Daft optimize performace : Daft count(distinct) on lance

Is your feature request related to a problem?

SQL:

select count(distinct(__data_item_id)) from dataset

-- Number of lines: 10 million -- Total data volume: 1.62 GB

Daft: 8s
Duckdb: 3s
Rust Datafusion: 600ms

Describe the solution you'd like

as above

Describe alternatives you've considered

No response

Additional Context

No response

Would you like to implement a fix?

No

Jun 30 '25 13:06 Jay-ju

Do you happen to have more information as to why this takes a while?

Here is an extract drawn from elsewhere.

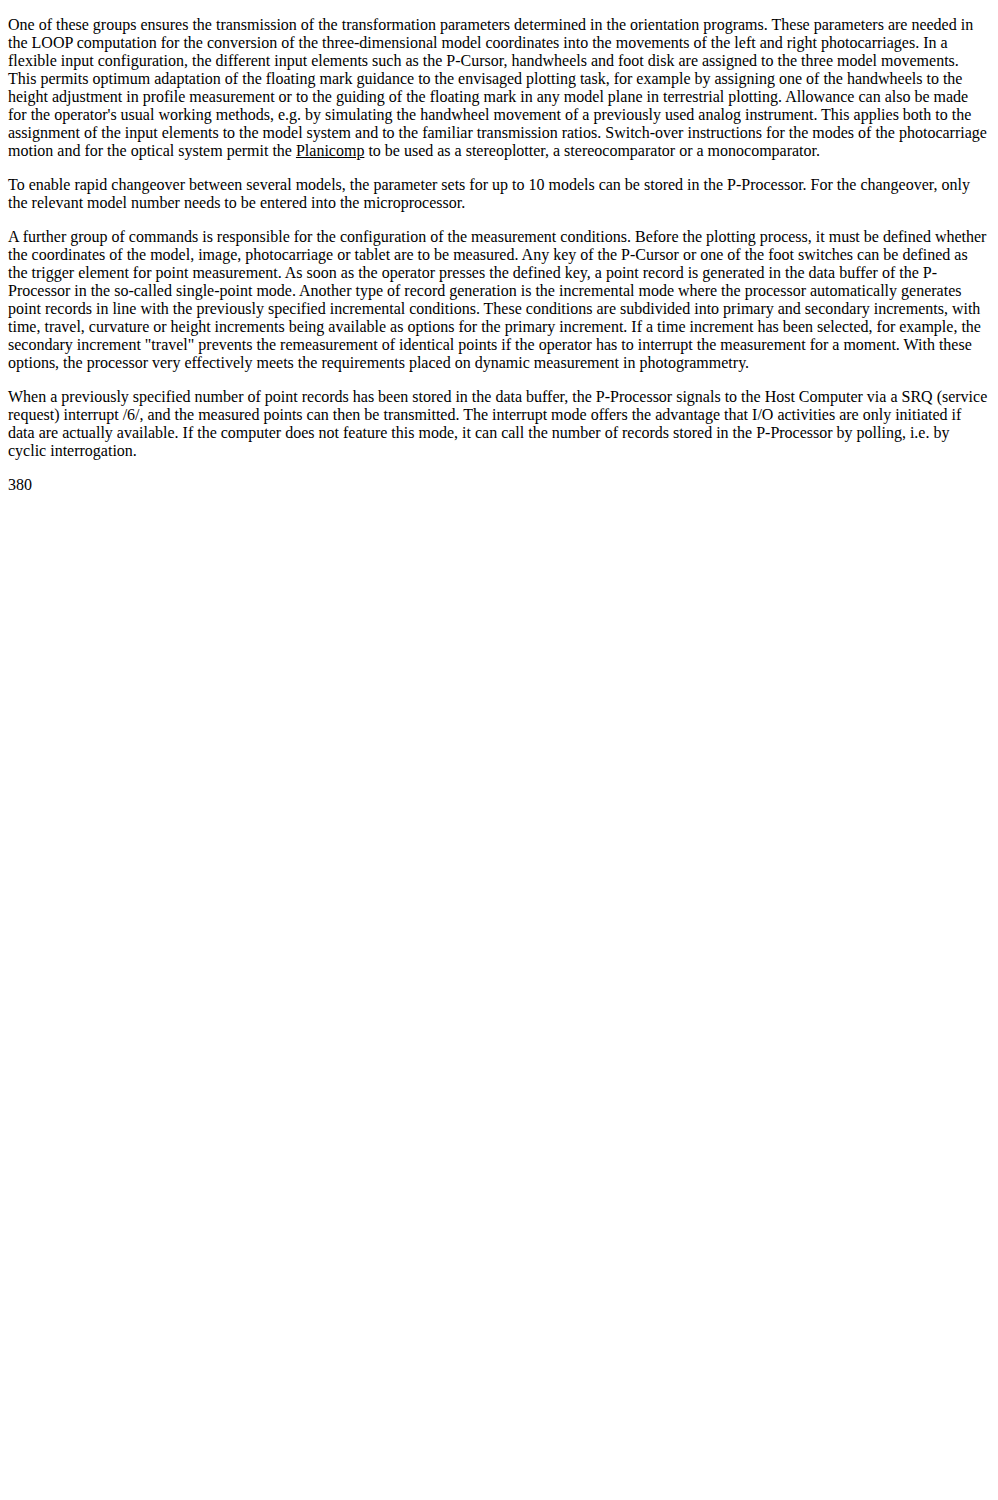One of these groups ensures the transmission of the transformation parameters determined in the orientation programs. These parameters are needed in the LOOP computation for the conversion of the three-dimensional model coordinates into the movements of the left and right photocarriages. In a flexible input configuration, the different input elements such as the P-Cursor, handwheels and foot disk are assigned to the three model movements. This permits optimum adaptation of the floating mark guidance to the envisaged plotting task, for example by assigning one of the handwheels to the height adjustment in profile measurement or to the guiding of the floating mark in any model plane in terrestrial plotting. Allowance can also be made for the operator's usual working methods, e.g. by simulating the handwheel movement of a previously used analog instrument. This applies both to the assignment of the input elements to the model system and to the familiar transmission ratios. Switch-over instructions for the modes of the photocarriage motion and for the optical system permit the Planicomp to be used as a stereoplotter, a stereocomparator or a monocomparator.
To enable rapid changeover between several models, the parameter sets for up to 10 models can be stored in the P-Processor. For the changeover, only the relevant model number needs to be entered into the microprocessor.
A further group of commands is responsible for the configuration of the measurement conditions. Before the plotting process, it must be defined whether the coordinates of the model, image, photocarriage or tablet are to be measured. Any key of the P-Cursor or one of the foot switches can be defined as the trigger element for point measurement. As soon as the operator presses the defined key, a point record is generated in the data buffer of the P-Processor in the so-called single-point mode. Another type of record generation is the incremental mode where the processor automatically generates point records in line with the previously specified incremental conditions. These conditions are subdivided into primary and secondary increments, with time, travel, curvature or height increments being available as options for the primary increment. If a time increment has been selected, for example, the secondary increment "travel" prevents the remeasurement of identical points if the operator has to interrupt the measurement for a moment. With these options, the processor very effectively meets the requirements placed on dynamic measurement in photogrammetry.
When a previously specified number of point records has been stored in the data buffer, the P-Processor signals to the Host Computer via a SRQ (service request) interrupt /6/, and the measured points can then be transmitted. The interrupt mode offers the advantage that I/O activities are only initiated if data are actually available. If the computer does not feature this mode, it can call the number of records stored in the P-Processor by polling, i.e. by cyclic interrogation.
380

Such as the Lance dataset we can use to test with?

Jun 30 '25 17:06 srilman

@srilman It seems that this is not just the datasource of Lance. I originally thought that the pushdown didn't push the column down, but it turns out that's not the case.

reproduce script

def test_sql_read_pushdowns_distinct_count(tmp_path):
    import pandas as pd
    import pyarrow as pa
    import pyarrow.parquet as pq
    import time
    import duckdb
    import numpy as np
    import daft
    
    # Create larger test dataset (10,000 rows)
    test_parquet_path = tmp_path / "distinct_count_test.parquet"
    np.random.seed(42)
    
    # Generate data with 50% duplicates for distinct_id
    distinct_ids = [7337737632543232000 + i for i in range(5000)]
    duplicate_ids = distinct_ids * 2  # 10,000 items with 5,000 distinct values
    
    data = {
        "__data_item_id": duplicate_ids,
        "project": np.random.choice(['A', 'B', 'C'], 10000),
        "value": np.random.randint(1, 100, 10000)
    }
    
    df = pd.DataFrame(data)
    pq.write_table(pa.Table.from_pandas(df), str(test_parquet_path))

    # Benchmark Daft
    daft_times = {}
    
    start = time.perf_counter()
    dataset = daft.read_parquet(str(test_parquet_path))
    distinct_df = daft.sql("SELECT COUNT(DISTINCT __data_item_id) FROM dataset")
    result = distinct_df.to_pandas().iloc[0, 0]
    daft_times['distinct'] = time.perf_counter() - start
    assert result == 5000
    
    start = time.perf_counter()
    dataset = daft.read_parquet(str(test_parquet_path))
    count_df = daft.sql("SELECT COUNT(__data_item_id) FROM dataset")
    result = count_df.to_pandas().iloc[0, 0]
    daft_times['count'] = time.perf_counter() - start
    assert result == 10000

    # Benchmark DuckDB
    duckdb_times = {}
    
    conn = duckdb.connect()
    
    start = time.perf_counter()
    distinct_result = conn.execute(f"""
        SELECT COUNT(DISTINCT __data_item_id) 
        FROM '{str(test_parquet_path)}'
    """).fetchone()[0]
    duckdb_times['distinct'] = time.perf_counter() - start
    assert distinct_result == 5000
    
    start = time.perf_counter()
    count_result = conn.execute(f"""
        SELECT COUNT(__data_item_id) 
        FROM '{str(test_parquet_path)}'
    """).fetchone()[0]
    duckdb_times['count'] = time.perf_counter() - start
    assert count_result == 10000

    # Print results
    print(f"\nDaft COUNT(DISTINCT): {daft_times['distinct']:.4f}s")
    print(f"DuckDB COUNT(DISTINCT): {duckdb_times['distinct']:.4f}s")
    print(f"\nDaft COUNT(): {daft_times['count']:.4f}s")
    print(f"DuckDB COUNT(): {duckdb_times['count']:.4f}s")
    
    # Print execution plans
    print("\nDaft COUNT(DISTINCT) plan:")
    distinct_df.explain()
    
    print("\nDuckDB COUNT(DISTINCT) plan:")
    print(conn.execute(f"EXPLAIN SELECT COUNT(DISTINCT __data_item_id) FROM '{str(test_parquet_path)}'").df())

Jul 01 '25 07:07 Jay-ju

@colin-ho colin, When it's convenient for you, please also pay attention to this issue. It seems that it is mainly related to streaming reads. Currently, it doesn't seem to have streaming either.

Jul 02 '25 06:07 Jay-ju

@Jay-ju There are certainly some things we can do to make aggregations in general faster, and in particular count-distinct, but I'm not sure that's something we can get to soon because it requires a larger rewrite.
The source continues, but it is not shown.